It doesn’t. The old saying “beer before liquor, never been sicker” is a myth with no scientific support. A controlled trial of 90 volunteers found that drinking order had zero significant effect on hangover severity, regardless of whether participants drank beer first or liquor first. What actually determines how sick you feel the next day is simpler: how much total alcohol you consumed and how drunk you got.
What the Research Actually Found
A 2019 study out of Witten/Herdecke University in Germany put this folk wisdom to a direct test. Researchers split 90 participants into three groups: one drank about two and a half pints of beer followed by four large glasses of wine, the second drank the same amounts in reverse order, and the third drank only beer or only wine. The next morning, everyone rated their hangover on a standardized scale measuring thirst, fatigue, headache, dizziness, nausea, stomach ache, and other symptoms.
None of the groups had meaningfully different hangover scores. Order didn’t matter. Mixing didn’t matter. The only factors that reliably predicted a worse hangover were how drunk participants felt during the night and whether they vomited. A separate large analysis confirmed this pattern: subjective intoxication alone accounted for about 38% of hangover severity, dwarfing every other variable measured.
Why the Myth Feels True
The saying persists because there’s a plausible-sounding logic behind it. Beer is relatively low in alcohol (around 5%), so people tend to drink it casually and in larger volumes. If you start with beer and then switch to liquor at 40% alcohol, you’re adding concentrated alcohol on top of an already rising blood alcohol level. By that point in the night, your judgment about how much more to drink is impaired. You end up consuming more total alcohol than you realize.
The reverse scenario, liquor then beer, feels safer because the high-alcohol drinks come first, when you’re still relatively sober and more likely to pace yourself. The beer that follows is lower in concentration, so it feels like you’re winding down. But the total amount of alcohol in your system is what drives the hangover, not the sequence it arrived in. A standard drink is a standard drink: 12 ounces of 5% beer contains the same 0.6 ounces of pure alcohol as a 1.5-ounce shot of 80-proof liquor.
How Beer and Liquor Hit Your Stomach Differently
There is one real biological difference between beer and liquor, but it has nothing to do with drinking order. Beer and wine are powerful stimulants of stomach acid. They trigger acid secretion at levels comparable to the maximum your stomach can produce. Distilled spirits like whiskey, gin, and vodka do not have this effect. The non-alcohol ingredients created during fermentation, not the alcohol itself, are responsible.

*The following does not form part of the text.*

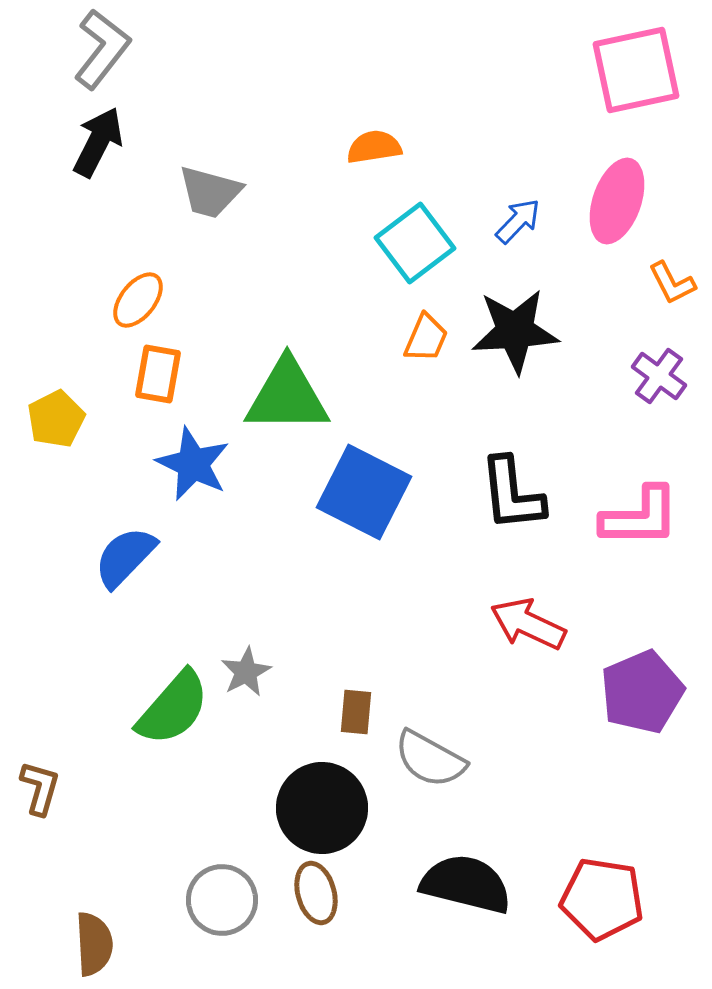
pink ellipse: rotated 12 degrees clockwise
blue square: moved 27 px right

Beer also stays in your stomach significantly longer than liquor. In one study using ultrasound imaging, beer took an average of about 39 minutes to half-empty from the stomach, compared to roughly 26 minutes for whiskey. Red wine lingered even longer, at around 73 minutes. The carbonation, calories, and fermentation byproducts in beer slow digestion. This means beer sits in your stomach producing acid for longer, which can contribute to nausea and stomach discomfort independent of how drunk you are.

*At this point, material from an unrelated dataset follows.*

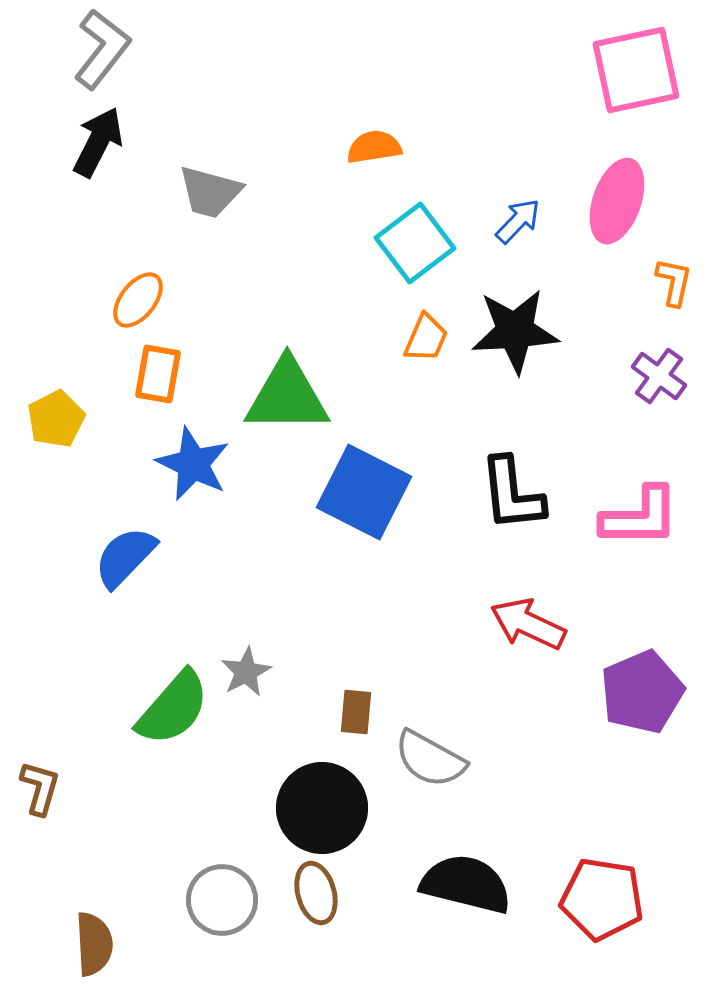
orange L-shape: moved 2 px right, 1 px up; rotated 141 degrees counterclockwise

So if you’re someone who gets an upset stomach from drinking, beer itself may be a bigger culprit than liquor, regardless of when in the night you drink it.
Congeners and Why Some Drinks Cause Worse Hangovers
The type of alcohol you drink does matter in one specific way. Darker alcoholic beverages contain higher levels of congeners, which are chemical byproducts of fermentation and distillation. Bourbon, brandy, and red wine are high in congeners. Vodka contains almost none.
In experimental comparisons, bourbon produced noticeably worse hangover ratings than vodka at the same level of intoxication. That said, ethanol itself was still the primary driver of hangover symptoms, with congeners playing a secondary role. This means choosing clearer drinks can help at the margins, but it won’t save you from drinking too much.
What Actually Predicts a Bad Hangover
Forget the rhyme. The factors that reliably predict how awful you’ll feel the next morning are straightforward:
- Total alcohol consumed. More drinks means a higher peak blood alcohol concentration, which is the single biggest factor.
- How drunk you felt. Your subjective sense of intoxication during the night is the strongest predictor of next-day severity, accounting for more of the variation than any other measured factor.
- Whether you vomited. Vomiting during or after drinking was one of the strongest signals of a severe hangover to come.
- Hydration and food intake. Alcohol is a diuretic, and drinking on an empty stomach accelerates absorption.
- Congener content. Darker drinks contribute modestly to worse hangovers compared to clear spirits at the same dose.
Drinking order doesn’t appear on this list because it has never been shown to independently affect outcomes. The saying “beer before liquor, never been sicker” is a memory trick that mistakes correlation for causation. People who escalate from beer to liquor over the course of a night tend to drink more total alcohol. That’s what makes them sick, not the sequence.